Es hat wirklich einige Zeit gedauert, bis ich gemerkt habe, was schief läuft. Ich hatte schon seit längerem so ein komisches Gefühl bezüglich meiner Arbeit. Irgendwie hatte sie mir nur selten die Erfüllung gegeben, die ich mir erhofft hatte. Auch wenn ich genügend Leistung gebracht hatte, sodass man mit meinen Ergebnissen sehr zufrieden war, hatte ich häufig das Gefühl: “Wie, das war’s jetzt? So soll es sich also anfühlen, wenn man seinen Traumjob hat???”
Lange habe ich geglaubt, dass es an mir liegt, dass ich diejenige bin, die falsch gepolt sein muss, bei der was nicht ganz richtig läuft. Ich müsste mich nur mehr anstrengen, mehr motivieren, noch proaktiver sein. Denn der Beruf hört sich doch so super an, oder? Und andere blühen darin total auf!!!! Nur ich nicht.
Die Zeit in Wolfsburg, wo noch als erschwerender Faktor die Reiserei dazu kam, hat für mich trotz der Last, die ich zu tragen hatte, auch viel Klarheit gebracht. Erst in dieser Zeit habe ich gelernt zu akzeptieren, dass mein aktueller Beruf nicht das richtig ist für mich, auch wenn er sich auf dem Papier so toll anhört und er gut zu meinen Stärken passt. Ich habe gelernt, dass ich meinen Beruf langfristig nicht nur auf das Geldverdienen reduzieren kann, sondern dass ich auch mit meinem Herz dabei sein muss und mich die Leidenschaft dabei packt.
Aber das wichtigste, das ich gelernt habe, ist zu akzeptieren, dass es auch völlig in Ordnung ist, wenn ich mal keinen Plan habe; dass es völlig in Ordnung ist, dass ich jetzt zwar weiß, dass das eine nicht das Richtige für mich ist, ich aber jetzt noch nicht sofort wissen muss, was denn das Richtig für mich ist.

++++++

◆ Erwartete Leistung
Gib aus dem Text über die Unzufriedenheit im Beruf alles von "Es hat wirklich" bis hinunter zu "Nur ich nicht." noch einmal wieder und tausche dabei "Traumjob" gegen "Wunschberuf" aus.

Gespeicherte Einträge
++++++

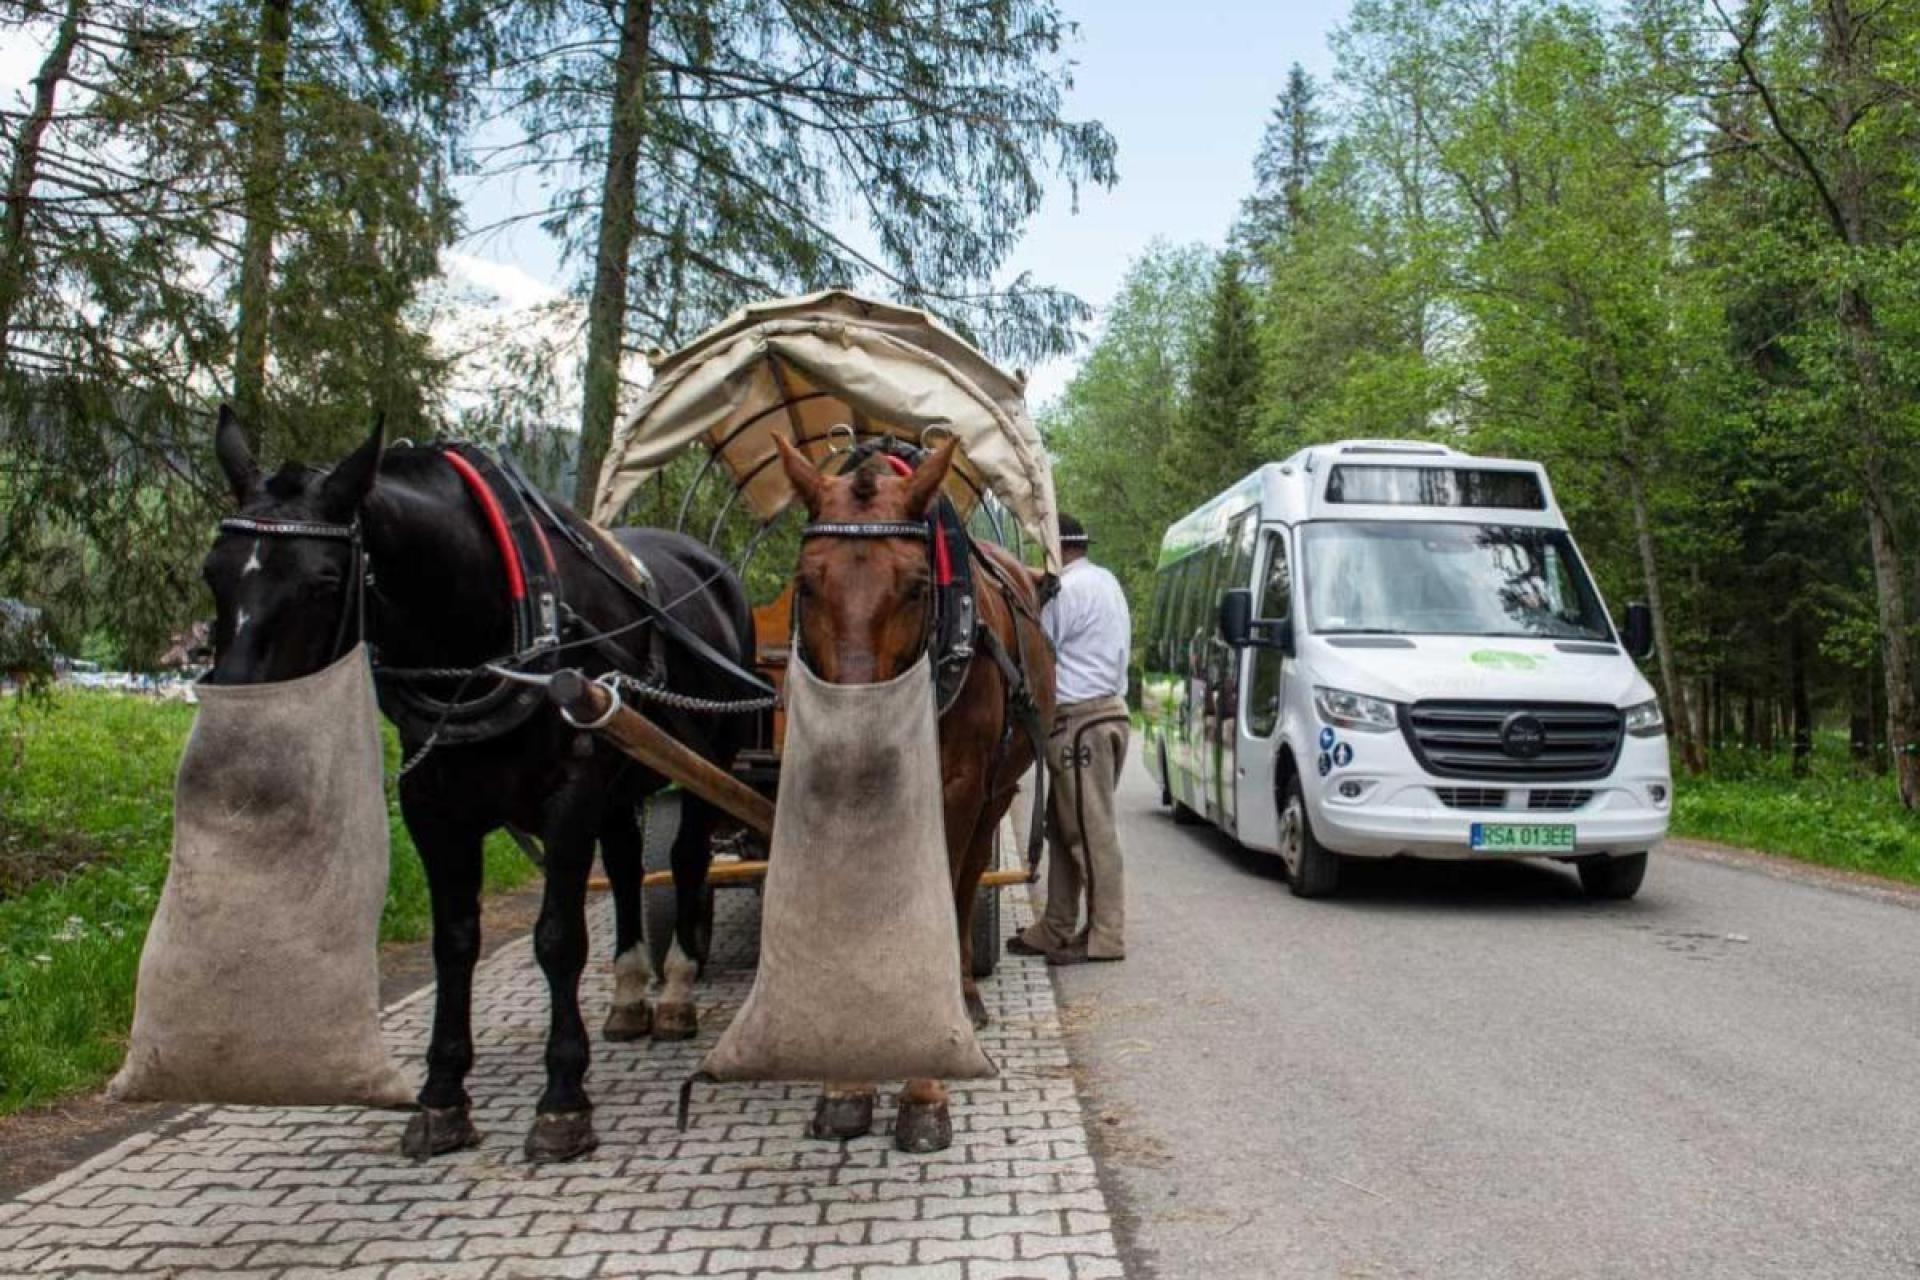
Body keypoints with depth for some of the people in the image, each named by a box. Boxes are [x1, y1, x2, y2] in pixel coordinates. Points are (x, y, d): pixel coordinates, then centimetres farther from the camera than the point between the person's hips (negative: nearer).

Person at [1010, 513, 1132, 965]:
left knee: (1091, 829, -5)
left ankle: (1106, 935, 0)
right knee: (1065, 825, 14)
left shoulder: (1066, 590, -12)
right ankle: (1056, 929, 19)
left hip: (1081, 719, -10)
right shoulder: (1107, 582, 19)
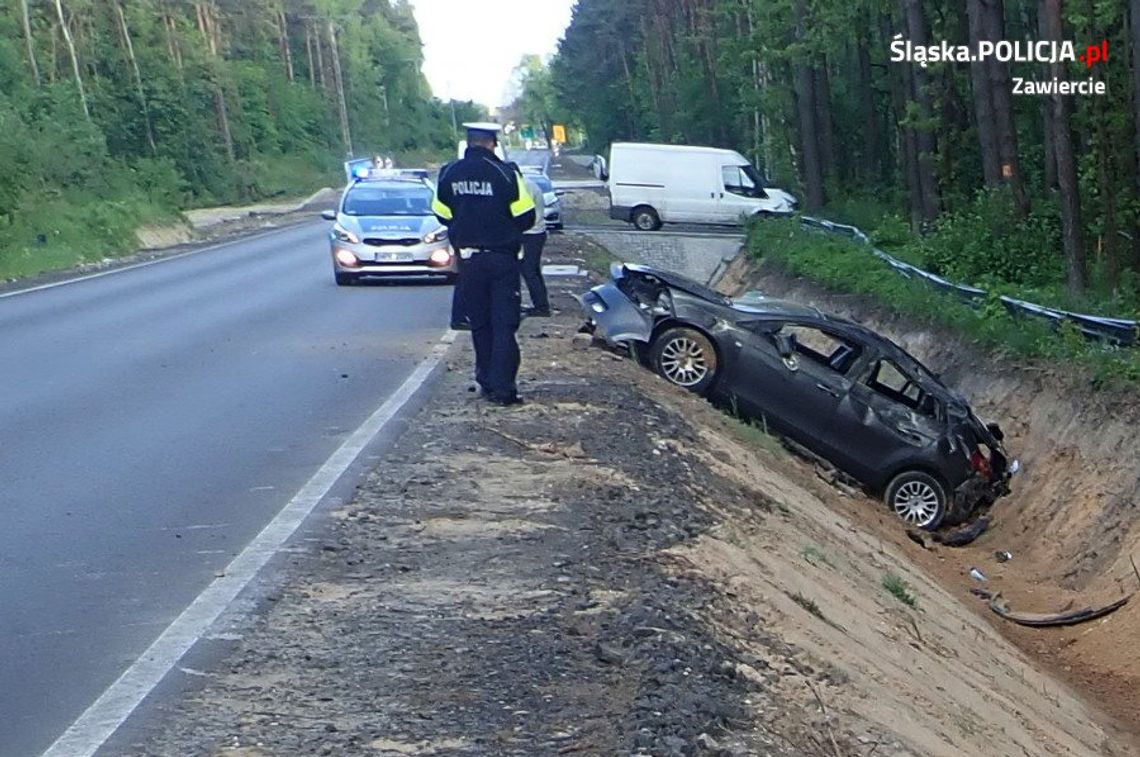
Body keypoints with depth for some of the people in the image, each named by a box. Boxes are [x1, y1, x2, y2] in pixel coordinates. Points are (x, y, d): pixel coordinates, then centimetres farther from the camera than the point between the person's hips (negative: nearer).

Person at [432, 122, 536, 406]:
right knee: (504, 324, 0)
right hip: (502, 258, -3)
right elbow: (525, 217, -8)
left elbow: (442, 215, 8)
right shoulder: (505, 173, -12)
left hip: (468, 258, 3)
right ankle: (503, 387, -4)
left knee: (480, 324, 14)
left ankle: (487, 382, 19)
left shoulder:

++++++

◆ Antwort
Es hat wirklich einige Zeit gedauert, bis ich gemerkt habe, was schief läuft. Ich hatte schon seit längerem so ein komisches Gefühl bezüglich meiner Arbeit. Irgendwie hatte sie mir nur selten die Erfüllung gegeben, die ich mir erhofft hatte. Auch wenn ich genügend Leistung gebracht hatte, sodass man mit meinen Ergebnissen sehr zufrieden war, hatte ich häufig das Gefühl: “Wie, das war’s jetzt? So soll es sich also anfühlen, wenn man seinen Wunschberuf hat???”
Lange habe ich geglaubt, dass es an mir liegt, dass ich diejenige bin, die falsch gepolt sein muss, bei der was nicht ganz richtig läuft. Ich müsste mich nur mehr anstrengen, mehr motivieren, noch proaktiver sein. Denn der Beruf hört sich doch so super an, oder? Und andere blühen darin total auf!!!! Nur ich nicht.